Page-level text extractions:

----

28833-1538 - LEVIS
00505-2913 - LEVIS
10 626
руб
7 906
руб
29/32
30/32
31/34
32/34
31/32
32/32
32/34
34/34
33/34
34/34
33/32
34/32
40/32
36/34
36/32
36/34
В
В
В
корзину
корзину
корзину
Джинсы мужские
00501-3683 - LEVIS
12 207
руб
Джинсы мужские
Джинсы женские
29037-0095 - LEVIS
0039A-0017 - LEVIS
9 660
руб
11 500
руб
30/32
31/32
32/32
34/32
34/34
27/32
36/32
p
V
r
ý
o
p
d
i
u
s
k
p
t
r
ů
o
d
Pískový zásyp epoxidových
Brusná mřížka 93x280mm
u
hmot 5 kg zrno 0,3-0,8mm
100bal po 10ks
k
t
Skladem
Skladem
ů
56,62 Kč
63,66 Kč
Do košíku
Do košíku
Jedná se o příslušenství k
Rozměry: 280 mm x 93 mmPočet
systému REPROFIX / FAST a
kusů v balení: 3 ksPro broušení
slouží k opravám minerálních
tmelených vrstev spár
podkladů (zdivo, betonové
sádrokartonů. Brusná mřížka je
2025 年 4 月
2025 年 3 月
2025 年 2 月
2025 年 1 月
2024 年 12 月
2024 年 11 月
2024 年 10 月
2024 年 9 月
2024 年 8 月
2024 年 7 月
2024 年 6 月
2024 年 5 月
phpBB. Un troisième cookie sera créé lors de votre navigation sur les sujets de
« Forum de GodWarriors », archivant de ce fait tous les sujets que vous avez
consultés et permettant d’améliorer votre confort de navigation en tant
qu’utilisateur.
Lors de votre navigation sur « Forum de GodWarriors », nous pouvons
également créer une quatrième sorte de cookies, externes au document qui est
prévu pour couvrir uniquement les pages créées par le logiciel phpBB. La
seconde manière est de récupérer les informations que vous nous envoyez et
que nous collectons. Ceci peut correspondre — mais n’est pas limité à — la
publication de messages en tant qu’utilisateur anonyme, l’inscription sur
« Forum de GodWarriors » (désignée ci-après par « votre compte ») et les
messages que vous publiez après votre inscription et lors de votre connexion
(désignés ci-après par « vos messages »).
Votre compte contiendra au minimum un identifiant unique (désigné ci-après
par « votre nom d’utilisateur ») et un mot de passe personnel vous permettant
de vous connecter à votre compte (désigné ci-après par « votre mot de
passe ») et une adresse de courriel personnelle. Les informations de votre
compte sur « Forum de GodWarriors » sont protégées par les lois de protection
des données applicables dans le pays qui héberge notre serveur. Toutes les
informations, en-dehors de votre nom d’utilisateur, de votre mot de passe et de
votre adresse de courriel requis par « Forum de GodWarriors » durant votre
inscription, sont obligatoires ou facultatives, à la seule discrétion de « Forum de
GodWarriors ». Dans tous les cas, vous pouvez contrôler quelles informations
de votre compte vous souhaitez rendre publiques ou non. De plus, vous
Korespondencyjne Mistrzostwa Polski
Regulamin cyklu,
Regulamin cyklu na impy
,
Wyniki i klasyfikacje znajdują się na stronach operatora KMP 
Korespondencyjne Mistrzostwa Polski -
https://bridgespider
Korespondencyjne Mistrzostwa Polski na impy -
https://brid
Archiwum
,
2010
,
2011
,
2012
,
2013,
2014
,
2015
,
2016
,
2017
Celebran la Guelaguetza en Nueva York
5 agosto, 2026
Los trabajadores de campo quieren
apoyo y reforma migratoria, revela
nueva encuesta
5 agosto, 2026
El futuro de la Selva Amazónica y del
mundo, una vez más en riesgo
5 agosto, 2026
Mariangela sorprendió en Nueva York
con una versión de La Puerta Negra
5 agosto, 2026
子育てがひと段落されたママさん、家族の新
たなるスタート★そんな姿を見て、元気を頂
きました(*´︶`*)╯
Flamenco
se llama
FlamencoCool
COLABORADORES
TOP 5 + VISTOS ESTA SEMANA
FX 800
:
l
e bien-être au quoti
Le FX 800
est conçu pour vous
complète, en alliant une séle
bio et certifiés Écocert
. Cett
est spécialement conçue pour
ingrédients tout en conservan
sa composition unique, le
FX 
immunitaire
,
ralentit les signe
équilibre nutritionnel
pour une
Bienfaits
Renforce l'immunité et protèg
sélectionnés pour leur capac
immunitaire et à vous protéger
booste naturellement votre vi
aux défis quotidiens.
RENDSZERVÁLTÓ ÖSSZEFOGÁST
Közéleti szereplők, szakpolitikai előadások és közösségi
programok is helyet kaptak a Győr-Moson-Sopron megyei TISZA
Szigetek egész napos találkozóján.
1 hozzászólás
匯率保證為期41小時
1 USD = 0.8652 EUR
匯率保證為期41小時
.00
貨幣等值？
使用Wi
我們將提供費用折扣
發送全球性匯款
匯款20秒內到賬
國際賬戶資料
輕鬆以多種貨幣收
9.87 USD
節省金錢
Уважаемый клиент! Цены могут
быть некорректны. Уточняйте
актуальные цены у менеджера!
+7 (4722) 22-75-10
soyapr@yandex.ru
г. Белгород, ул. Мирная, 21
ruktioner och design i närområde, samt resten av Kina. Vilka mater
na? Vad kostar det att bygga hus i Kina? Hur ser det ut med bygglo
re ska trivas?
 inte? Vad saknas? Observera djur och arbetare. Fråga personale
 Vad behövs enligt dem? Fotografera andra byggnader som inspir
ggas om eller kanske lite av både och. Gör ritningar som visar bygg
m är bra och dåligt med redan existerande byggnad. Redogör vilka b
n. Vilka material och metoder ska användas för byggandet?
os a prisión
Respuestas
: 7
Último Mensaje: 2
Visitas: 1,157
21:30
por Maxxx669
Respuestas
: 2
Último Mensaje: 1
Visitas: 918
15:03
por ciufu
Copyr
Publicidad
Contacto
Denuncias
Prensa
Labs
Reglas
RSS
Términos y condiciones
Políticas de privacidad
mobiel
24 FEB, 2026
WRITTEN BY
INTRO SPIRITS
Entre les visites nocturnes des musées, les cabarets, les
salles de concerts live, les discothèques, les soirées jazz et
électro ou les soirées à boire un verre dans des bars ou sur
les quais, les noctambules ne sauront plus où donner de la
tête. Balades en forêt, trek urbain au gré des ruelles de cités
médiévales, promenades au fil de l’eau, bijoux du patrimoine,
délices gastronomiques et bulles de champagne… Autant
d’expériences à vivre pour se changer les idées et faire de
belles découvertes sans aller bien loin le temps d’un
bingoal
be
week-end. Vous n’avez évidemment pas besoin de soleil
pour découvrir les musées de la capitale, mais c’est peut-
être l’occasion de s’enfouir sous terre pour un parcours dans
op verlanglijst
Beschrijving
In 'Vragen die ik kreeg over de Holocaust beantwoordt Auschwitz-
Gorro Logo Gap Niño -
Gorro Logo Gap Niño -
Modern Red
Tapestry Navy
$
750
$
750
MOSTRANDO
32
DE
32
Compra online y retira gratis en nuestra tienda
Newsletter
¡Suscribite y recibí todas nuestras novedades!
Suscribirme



----

Filter the records above down to the lines that hold the string "compte".

▸ Answer section
« Forum de GodWarriors » (désignée ci-après par « votre compte ») et les
Votre compte contiendra au minimum un identifiant unique (désigné ci-après
de vous connecter à votre compte (désigné ci-après par « votre mot de
compte sur « Forum de GodWarriors » sont protégées par les lois de protection
de votre compte vous souhaitez rendre publiques ou non. De plus, vous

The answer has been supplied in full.